Rodrigo Kapart concorda com o colega: “O síndico que for autuado e se sentir prejudicado, deve consultar o seu advogado, podendo ingressar com um mandado de segurança para preservar os seus direitos.”
Condomínios: cautela na contratação de prestadores de serviço
Na matéria do SíndicoNet de julho de 2023 OAB e CFA: Impasse sobre Administração de Condomínios, foram levantados pontos relevantes que dizem respeito a qualidade de serviços prestados, ética, canal de denúncia para casos de corrupção, fraude entre outros.
Mesmo não havendo órgão fiscalizador para síndicos e empresas de sindicatura profissional, é importante aos condomínios agir com cautela e de forma preventiva, seguindo boas-práticas aplicáveis na contratação de qualquer outro prestador:
- Buscar indicações e recomendações de outros clientes;
- Cautela ao analisar o histórico do profissional e da empresa;
- Checar se há ações contra e qual o teor;
- Passagem criminal;
- Certidões negativas (CNDs);
- Pesquisa do CNPJ, nome e documentação dos sócios;
- Tempo de mercado;
- Checar se possui uma boa apólice de seguro de responsabilidade civil;
- Fazer concorrência com pelo menos 3 empresas.

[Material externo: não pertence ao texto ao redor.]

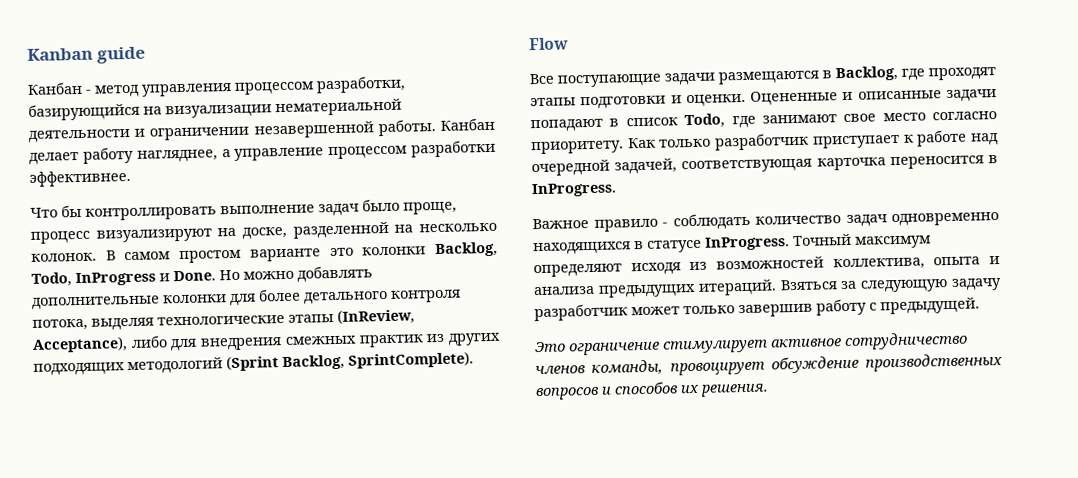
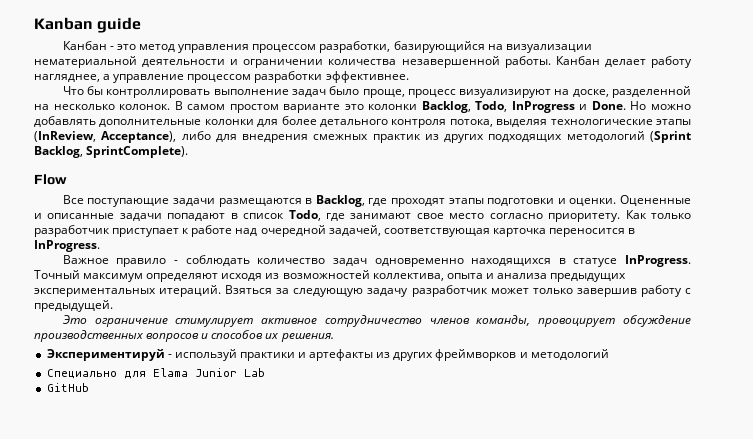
(92, 91) none -> [117,44,137,50] это
(250, 133) none -> [328,59,397,65] количества
(696, 290) none -> [34,288,156,297] экспериментальных
(769, 390) none -> [46,349,609,361] [46,368,265,379] [46,383,89,392] // Экспериментируй - используй практики и артефакты из других фреймворков и методологий // Специально для Elama Junior Lab // GitHub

Além disso, é importantíssimo que o condomínio possua um conselho fiscal ativo, que acompanhe e cumpra a principal atribuição, de acordo com o art. 1.356 do Código Civil: dar parecer sobre as contas do síndico.
- Leia mais sobre funções do conselho fiscal
E para ter ainda mais respaldo, o condomínio pode contratar serviço de auditoria fiscal externa e independente para conferir a prestação de contas e fazer apontamentos.